A few days ago I visited a friend of mine who runs a farm on the outskirts of Nairobi. Su Kahumbu is an organic farmer who does amazing work with farmers across Kenya promoting sustainable agriculture and innovation…
One of the crops growing at her beautiful model farm are raspberries.
These delicious fruits are one of my favourite desserts… And of course in order to have raspberries on the table you need to have raspberry bushes. The raspberry bushes have flowers that need to be pollinated in order for the beautiful and yummy fruit to develop…
Raspberry flowers are composite flowers – which means that they are actually made up of many tiny individual flowers all joined together.
In order for a flower to set fruit, it needs to be pollinated.
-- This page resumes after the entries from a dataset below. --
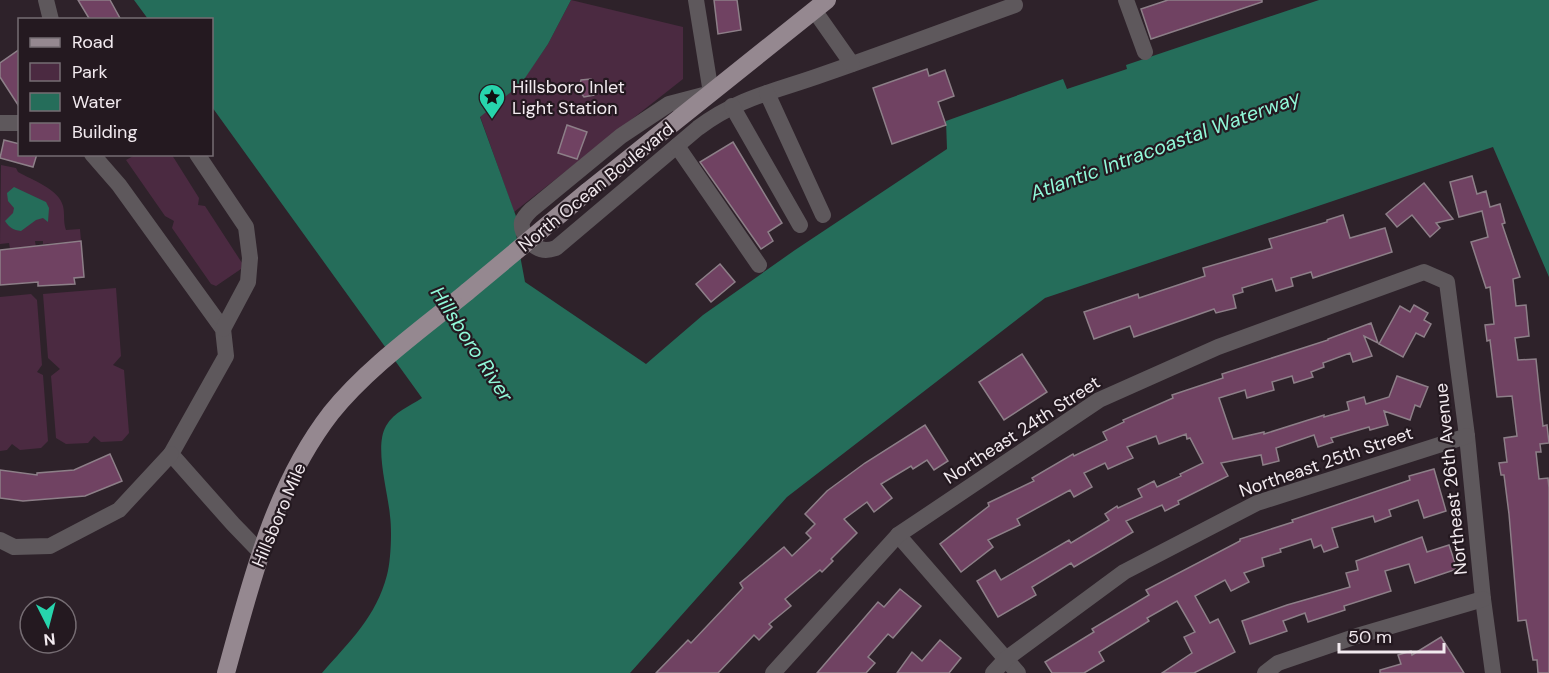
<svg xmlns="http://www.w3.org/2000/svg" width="1549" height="673" font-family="'DM Sans',sans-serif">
<rect width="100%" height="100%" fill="#2e222a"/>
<g fill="#4b2a41">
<path d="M571,0L683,27V79L514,212L480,116L521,83L548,44Z"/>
<path d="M135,155H172L199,198L198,205L205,206L242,263L241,269L216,286L211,284L172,228L174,221L165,216L126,160Z"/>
<path d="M1,165L16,168L18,172C32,180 59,189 63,206C65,214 63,222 66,230L80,229L81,241L43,244V241H35L36,247L10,249L9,243L0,244Z"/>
<path d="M116,288L121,356L113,365L124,370L129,433L122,441L101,442L94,436L88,443L66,444L56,438L51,376L60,369L48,358L43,294Z"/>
<path d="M31,294L37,300L42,365L37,372L43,375L48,441L41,448L20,450L12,444L7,450L0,451V297Z"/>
</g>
<g fill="#256d5a">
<path d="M134,0H571L548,44L521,84L480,117L517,219L516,234L525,282L646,364L703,315L795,250L947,149L946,121L1063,79L1067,89L1127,69L1126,65L1319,0H1549V277L1493,147L1045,298L787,497L630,673H322C350,641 376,617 387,575C391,561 392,530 390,516C388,491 374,447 386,426C394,412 410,406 422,398L212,107V20L148,19Z"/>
<path d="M14,187L46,202L49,208L48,222L43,218L36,220L21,231C13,230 10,228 5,221L13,213L14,208L8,201L7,193Z"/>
</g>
<g fill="#704262" stroke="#8d7f88" stroke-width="1.5">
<path d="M78,0H110L121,20H90Z"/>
<path d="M714,0H737L741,30L718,34Z"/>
<path d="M1168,0H1262V2L1151,39L1141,9Z"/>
<path d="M20,49V108L0,77V63Z"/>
<path d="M927,69L929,76L945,70L954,96L938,102L946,125L892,144L873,88Z"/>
<path d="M591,79L597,87L594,95L584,97L578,89L581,80Z"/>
<path d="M567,125L587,132L577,159L558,153Z"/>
<path d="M4,140L20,144V154H37L33,167L0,158Z"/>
<path d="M733,142L782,223L768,232L773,241L761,249L700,162Z"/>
<path d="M1472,176L1477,194L1486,191L1490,207L1500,204L1505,223L1502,224L1520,277L1513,279L1516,306L1526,305L1529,336L1515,338L1518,360L1536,359L1543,426L1547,425L1549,443L1540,444L1541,452H1536L1539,479L1548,478L1549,488V673H1538L1537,660H1533L1526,620L1518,621L1509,514L1504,475H1501L1499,463L1507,462L1504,438L1517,436L1512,396L1497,397L1490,340L1487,341L1485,325L1494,324L1490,287L1486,288L1471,242L1488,237L1482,211L1459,217L1450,182Z"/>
<path d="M1424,183L1453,219L1436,223L1440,228L1430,237L1412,215L1397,227L1386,214Z"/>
<path d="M1343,215L1350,238L1385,228L1392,252L1313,278L1311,272L1291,278L1293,286L1276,291L1272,279L1242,288L1243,292L1233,295L1236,308L1216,313L1214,309L1134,337L1130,326L1094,339L1084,312L1138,294L1139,298L1205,276L1203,268L1272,248L1269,239L1327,222V220Z"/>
<path d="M81,241L84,277L74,278L75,284L38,286V282L0,285V250Z"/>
<path d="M720,264L735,282L711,302L696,284Z"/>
<path d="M1414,305L1428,313L1424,320L1431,324L1424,337L1416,333L1403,357L1379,344L1400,306L1410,312Z"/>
<path d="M1371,323L1378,343L1364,336L1372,356L1353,362L1350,353L1323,363L1324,367L1311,372L1313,377L1294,383L1292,376L1272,382L1274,390L1247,398L1245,390L1219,398L1233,439L1264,432V434L1324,415V417L1349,410L1347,402L1364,397L1366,404L1389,397L1397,376L1428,387L1420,407L1415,405L1410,420L1384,411L1388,425L1370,430L1369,427L1331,438L1333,442L1318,447L1314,435L1276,448L1279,461L1263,465L1261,455L1221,463L1228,476L1178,501L1179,504L1165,511L1162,505L1126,521L1133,532L1074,567L1071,563L1032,587L1036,595L998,617L977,581L995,570L1001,580L1069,540L1071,543L1109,520L1105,514L1117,506L1118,508L1142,497L1138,489L1154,481L1157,487L1181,476L1180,474L1203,463L1190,438L1187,439L1186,434L1159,444L1156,436L1127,447L1133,458L1108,469L1105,463L1084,473L1092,487L1074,497L1070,490L1017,519L1020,525L988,540L993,547L961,572L940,544L989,506L988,503L1034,481L1032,478L1073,454L1074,456L1107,440L1103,432L1124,422L1123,420L1173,398L1172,395L1223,378L1222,374L1328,340V339Z"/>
<path d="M1022,354L1047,392L1004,420L979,382Z"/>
<path d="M925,425L948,461L934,470L927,460L913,469L911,466L881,484L892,498L874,512L867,502L844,519L857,533L831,559L833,561L822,572L820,570L785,599L791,606L769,624L772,627L759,640L754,635L718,673H656L688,640L691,643L743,588L740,583L784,547L792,556L811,538L806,533L815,524L805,514L827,491L865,463Z"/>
<path d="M110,454L122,481L85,496L23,501L0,498V470L37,475V473L74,470Z"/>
<path d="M1434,469L1446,511L1424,518L1418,500L1389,510L1391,516L1375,522L1373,516L1332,528L1338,547L1324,552L1321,545L1314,548L1311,539L1280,549L1281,552L1262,558L1264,566L1244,573L1249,582L1231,591L1225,580L1195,596L1210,623L1218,619L1235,652L1194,673H1162L1192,653L1184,637L1195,632L1177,601L1147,618L1149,621L1099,652L1104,661L1084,673H1052L1045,662L1094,632L1092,629L1149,595L1146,590L1240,541V539L1293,522L1292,520L1410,480L1409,476Z"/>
<path d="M1422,537L1427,552L1449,545L1457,569L1415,583L1409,564L1385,571L1391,591L1344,606L1345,610L1308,622L1305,613L1283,621L1287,631L1250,644L1242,621L1287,605L1350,587L1346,573L1358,570L1356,561Z"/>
<path d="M900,589L921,606L893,638L888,634L868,657L875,663L866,673H817L878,602L884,607Z"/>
<path d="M1441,637L1464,673H1380V670L1401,664L1398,655L1411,651L1412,655Z"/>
<path d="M940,640L961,658L949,673H897L912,652L922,661Z"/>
</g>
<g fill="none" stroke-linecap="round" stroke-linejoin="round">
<g stroke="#5e585c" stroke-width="16">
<path d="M46,0L51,20"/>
<path d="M696,0L711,93L669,104L621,136L531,210C528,213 524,217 522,222C520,234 534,250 546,250C549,250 553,249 556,248L698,128C739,97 777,91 824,74C888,52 951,28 1015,5"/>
<path d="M1126,0L1145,52"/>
<path d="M814,10L852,64"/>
<path d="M767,93L823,215"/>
<path d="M732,106L800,225"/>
<path d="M0,123H20"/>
<path d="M677,146L759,265"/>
<path d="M92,154L119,185L223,329L226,356L171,454L233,524L260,552"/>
<path d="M197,154L246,227L250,258L248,282L223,329"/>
<path d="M898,535L1018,673"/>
<path d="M0,540L14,547L50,546L119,510L171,454"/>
<path d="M773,673L898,535L1099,400L1218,347L1424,272L1447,282L1467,436L1483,599L1493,673"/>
<path d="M993,673L1006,659L1124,572L1257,503L1467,436"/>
<path d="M1265,673L1278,663L1357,636L1483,599"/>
</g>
<g stroke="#958890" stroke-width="18">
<path d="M587,192L827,0"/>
<path d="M226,673C251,583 273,488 331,413C368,367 422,329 467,292"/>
</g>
<path stroke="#958890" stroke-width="18" d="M467,292L587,192"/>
</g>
<defs>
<g id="sight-pin" transform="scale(1.35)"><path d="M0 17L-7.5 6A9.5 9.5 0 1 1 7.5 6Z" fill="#27d5ad" stroke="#241920"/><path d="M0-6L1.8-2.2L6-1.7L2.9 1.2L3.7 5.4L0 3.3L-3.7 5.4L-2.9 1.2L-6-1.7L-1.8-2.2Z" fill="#111"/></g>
</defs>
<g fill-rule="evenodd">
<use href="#sight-pin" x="492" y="97"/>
</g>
<g text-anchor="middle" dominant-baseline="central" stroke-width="4.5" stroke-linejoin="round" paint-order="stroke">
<g font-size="18" fill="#f2eaef" stroke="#241920" text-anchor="start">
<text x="512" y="87">Hillsboro Inlet<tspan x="512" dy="21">Light Station</tspan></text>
</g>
<g font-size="18" fill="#f2eaef" stroke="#241920">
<text transform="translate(596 187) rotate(-39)">North Ocean Boulevard</text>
<text transform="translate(1022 430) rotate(-33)">Northeast 24th Street</text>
<text transform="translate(1326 462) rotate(-19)">Northeast 25th Street</text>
<text transform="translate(1451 479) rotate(-96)">Northeast 26th Avenue</text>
<text transform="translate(279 515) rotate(-67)">Hillsboro Mile</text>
</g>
<g font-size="20" font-style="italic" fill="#91f9d9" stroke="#241920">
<text transform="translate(1165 145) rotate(-20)">Atlantic Intracoastal Waterway</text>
<text transform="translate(472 344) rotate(57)">Hillsboro River</text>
</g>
</g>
<rect x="18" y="18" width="195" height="138" fill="#241920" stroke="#766d73" stroke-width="1.5"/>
<rect x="30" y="38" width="30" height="9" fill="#958890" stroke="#766d73" stroke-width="1.5"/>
<text x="72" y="48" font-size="18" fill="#f2eaef">Road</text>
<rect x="30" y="63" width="30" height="18" fill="#4b2a41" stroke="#766d73" stroke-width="1.5"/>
<text x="72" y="78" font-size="18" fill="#f2eaef">Park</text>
<rect x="30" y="93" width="30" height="18" fill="#256d5a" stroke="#766d73" stroke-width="1.5"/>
<text x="72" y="108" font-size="18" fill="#f2eaef">Water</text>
<rect x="30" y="123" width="30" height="18" fill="#704262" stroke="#766d73" stroke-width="1.5"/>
<text x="72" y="138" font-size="18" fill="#f2eaef">Building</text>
<g transform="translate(48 625) rotate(174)"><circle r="28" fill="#241920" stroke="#766d73" stroke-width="1.5"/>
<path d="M0-4.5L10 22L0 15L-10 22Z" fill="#27d5ad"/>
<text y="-9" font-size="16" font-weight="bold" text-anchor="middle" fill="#f2eaef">N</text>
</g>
<path d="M1339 643v9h105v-9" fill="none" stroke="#f2eaef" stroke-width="3"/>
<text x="1348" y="643" font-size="18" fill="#f2eaef" stroke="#241920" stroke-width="4.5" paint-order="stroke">50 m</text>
</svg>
On Su’s farm these free services are provided to her raspberry bushes by several different kinds of bees. One of the most common pollinators is the honeybee.
The honeybees move swiftly between the flowers and visit in large numbers.
As these are composite flowers, every single tiny individual flower, called a floret, needs to be visited and gently dusted with pollen by a bee. Otherwise there will be no fruits produced.
Honeybees are not the only bees visiting the flowers. There are also some wild solitary bees. These are even more efficient in some cases as they spend longer times on the flowers and manipulate them more thoroughly. The quality, shape, flavour and size of the raspberry fruit are all directly tied to the efficiency of the pollinators. Too little pollen and the fruit is pale, small and not very sweet. It takes many visits by many bees to make a fruit round and sweet..
It is the actions of all these bees who make the delicious raspberries happen!